In der zweiteiligen Zeitreise werden die einzeln bedienten Teilnehmenden als Beobachtende aus der Gegenwart zuerst in die Vergangenheit geführt. Im vorerst relativ geschützen Raum im «Café Florida» steuert eine sanfte suggestive Stimme über Kopfhörer die Gedankengänge, während man unter anderem mit Hilfe einer Lupe ein Album mit Fotografien aus längst vergangenen Zeiten durchblättert. Immer wieder fordert die Stimme zum Blick aus dem Fenster auf den Voltaplatz der Gegenwart auf, auf das, was sich aus der Vergangenheit heraus entwickelt hat.

Von der Vergangenheit in die Zukunft

Im zweiten Teil tritt man, mit einem Ghettoblaster an den Leib gedrückt, nach aussen, wo man mit der Vorstellung konfrontiert wird, vielleicht in 40 oder 80 Jahren selber mal Teil einer Fotografie aus der dann als historische Vergangenheit empfundenen Zeit zu werden. Auch diese an und für sich besinnliche Aktion hat ihren überraschenden Irritationsmoment bereit, der hier aber nicht verraten werden soll.

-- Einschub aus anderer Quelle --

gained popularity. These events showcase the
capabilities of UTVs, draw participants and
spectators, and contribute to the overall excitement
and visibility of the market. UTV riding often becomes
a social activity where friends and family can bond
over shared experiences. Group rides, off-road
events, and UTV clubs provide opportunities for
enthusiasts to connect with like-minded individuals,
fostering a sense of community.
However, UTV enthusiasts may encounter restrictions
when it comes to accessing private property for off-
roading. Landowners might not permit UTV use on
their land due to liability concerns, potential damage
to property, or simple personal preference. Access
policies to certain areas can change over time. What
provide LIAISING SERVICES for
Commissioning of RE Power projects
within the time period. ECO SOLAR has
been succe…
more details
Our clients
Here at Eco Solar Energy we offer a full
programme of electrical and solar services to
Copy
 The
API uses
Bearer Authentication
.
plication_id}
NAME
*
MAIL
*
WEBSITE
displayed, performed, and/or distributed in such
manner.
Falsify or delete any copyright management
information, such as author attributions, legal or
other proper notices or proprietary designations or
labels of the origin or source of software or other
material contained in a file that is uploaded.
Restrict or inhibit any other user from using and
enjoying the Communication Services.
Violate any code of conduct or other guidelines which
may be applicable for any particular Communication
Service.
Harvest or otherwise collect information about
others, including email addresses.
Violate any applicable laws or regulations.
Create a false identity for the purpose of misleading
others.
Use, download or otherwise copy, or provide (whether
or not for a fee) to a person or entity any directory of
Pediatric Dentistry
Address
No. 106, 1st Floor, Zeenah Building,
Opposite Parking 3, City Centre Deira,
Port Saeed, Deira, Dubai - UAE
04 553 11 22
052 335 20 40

Ganz anders als die Aktion auf dem Claraplatz, das ein konzentriertes Spektakel (auch) für die unvorbereiteten Passantinnen und Passanten bereit hat, nimmt «Lest See Wher We Are» die einzelnen Teilnehmenden an der Hand und führt sie auf hintersinnig-suggestive Art durch eine Geschichte, die man sich – wenn man sich die Zeit dazu nehmen würde – vielleicht auch selber ausdenken könnte.


PerformaCity: Künstlerische Interventionen im öffentlichen Raum und ein theoretischer Diskurs zum Thema «Wie formt die urbane Gesellschaft von heute die Kultur von morgen?», Kaserne Basel in Kooperation mit dem EU-Netzwerk Second Cities – Performing Cities. Das Programm der Aktionen, Workshops und der Konferenz ist auf der Website der Kaserne abrufbar.